On Oct. 4, the United Nations Educational, Scientific, and Cultural Organization (UNESCO) named Aparicio, its goodwill ambassador for indigenous peoples. According to NBC News, Aparicio said she is “‘proud to be an indigenous woman’ and hopes ‘to go hand in hand with UNESCO in the best way, to be able to support these indigenous communities.’ She said indigenous communities also can pass on their traditional wisdom. ‘As my grandparents used to say: ‘You have to take care of the land because you eat it.’ So hopefully we learn this part.'”
Audrey Azoulay Director-General of the UNESCO said on Instagram, “I have this morning named Yalitza Aparicio UNESCO Goodwill Ambassador for Indigenous Peoples. Yalitza embodies something very special for our century, something universal. Indigenous peoples are witnesses to what we can do to make our planet better. They have always known, and we have a lot to learn about the challenges we face today, to build a sustainable world. Cultural diversity is in UNESCO’s DNA, and the personal story of Yalitza Aparicio echoes our missions and values.”

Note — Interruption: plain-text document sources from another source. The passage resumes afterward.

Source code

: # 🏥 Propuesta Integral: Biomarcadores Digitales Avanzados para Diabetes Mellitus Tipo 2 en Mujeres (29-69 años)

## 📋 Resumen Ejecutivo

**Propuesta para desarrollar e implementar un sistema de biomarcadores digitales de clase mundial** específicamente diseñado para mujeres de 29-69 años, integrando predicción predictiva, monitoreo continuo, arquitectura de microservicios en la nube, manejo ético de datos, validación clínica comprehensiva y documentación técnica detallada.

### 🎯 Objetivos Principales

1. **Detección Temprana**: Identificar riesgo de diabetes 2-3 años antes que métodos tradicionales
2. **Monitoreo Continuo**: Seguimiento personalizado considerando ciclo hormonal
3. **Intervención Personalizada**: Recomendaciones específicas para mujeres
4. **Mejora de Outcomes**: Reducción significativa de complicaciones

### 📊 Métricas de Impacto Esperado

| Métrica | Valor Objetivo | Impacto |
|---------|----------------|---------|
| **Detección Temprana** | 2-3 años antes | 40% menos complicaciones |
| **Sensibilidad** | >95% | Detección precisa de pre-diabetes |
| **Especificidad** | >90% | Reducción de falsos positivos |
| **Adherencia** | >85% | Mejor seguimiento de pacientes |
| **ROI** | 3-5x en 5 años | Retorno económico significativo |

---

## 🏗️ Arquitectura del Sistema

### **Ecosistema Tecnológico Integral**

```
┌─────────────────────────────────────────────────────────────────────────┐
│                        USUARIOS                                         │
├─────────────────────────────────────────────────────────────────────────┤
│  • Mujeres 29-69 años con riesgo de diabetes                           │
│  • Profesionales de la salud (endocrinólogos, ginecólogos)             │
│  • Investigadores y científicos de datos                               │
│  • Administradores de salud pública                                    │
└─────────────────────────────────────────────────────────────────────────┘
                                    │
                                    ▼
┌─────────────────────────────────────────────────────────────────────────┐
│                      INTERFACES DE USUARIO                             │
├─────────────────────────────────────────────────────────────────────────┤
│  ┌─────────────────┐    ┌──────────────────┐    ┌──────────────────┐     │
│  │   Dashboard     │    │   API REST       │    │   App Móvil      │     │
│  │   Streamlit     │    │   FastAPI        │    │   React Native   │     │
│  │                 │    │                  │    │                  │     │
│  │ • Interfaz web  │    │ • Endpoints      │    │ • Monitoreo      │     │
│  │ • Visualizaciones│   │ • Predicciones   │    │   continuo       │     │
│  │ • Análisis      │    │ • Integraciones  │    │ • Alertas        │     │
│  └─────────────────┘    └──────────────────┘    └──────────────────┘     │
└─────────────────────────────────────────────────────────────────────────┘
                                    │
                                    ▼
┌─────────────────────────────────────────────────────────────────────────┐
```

Her work as UNESCO Goodwill Ambassador will be much as she’s already been doing. UNESCO stated on their website that “Ms. Aparicio will contribute to UNESCO’s work to ensure the integration of indigenous peoples everywhere and the realization of their rights, through the safeguard and celebration of indigenous cultural heritage, the inclusion of indigenous knowledge in environmental management, the preservation of biodiversity, adaptation to climate change, and equal access to education for indigenous peoples.”
One of the issues she’d advocating for is ensuring indigenous peoples have trained translators assisting them during court hearings. We’ve seen time and time again how some indigenous people seeking asylum at the U.S. border are unjustifiably dismissed because they don’t understand the court process or what is being told to them.
“There are several cases where there are indigenous people who are judged in a foreign language, without the right to have a translator, and I think it’s something that we should take action on,” Aparicio said, according to NBC News.
This appointment is very much deserved. Congrats, Yalitza!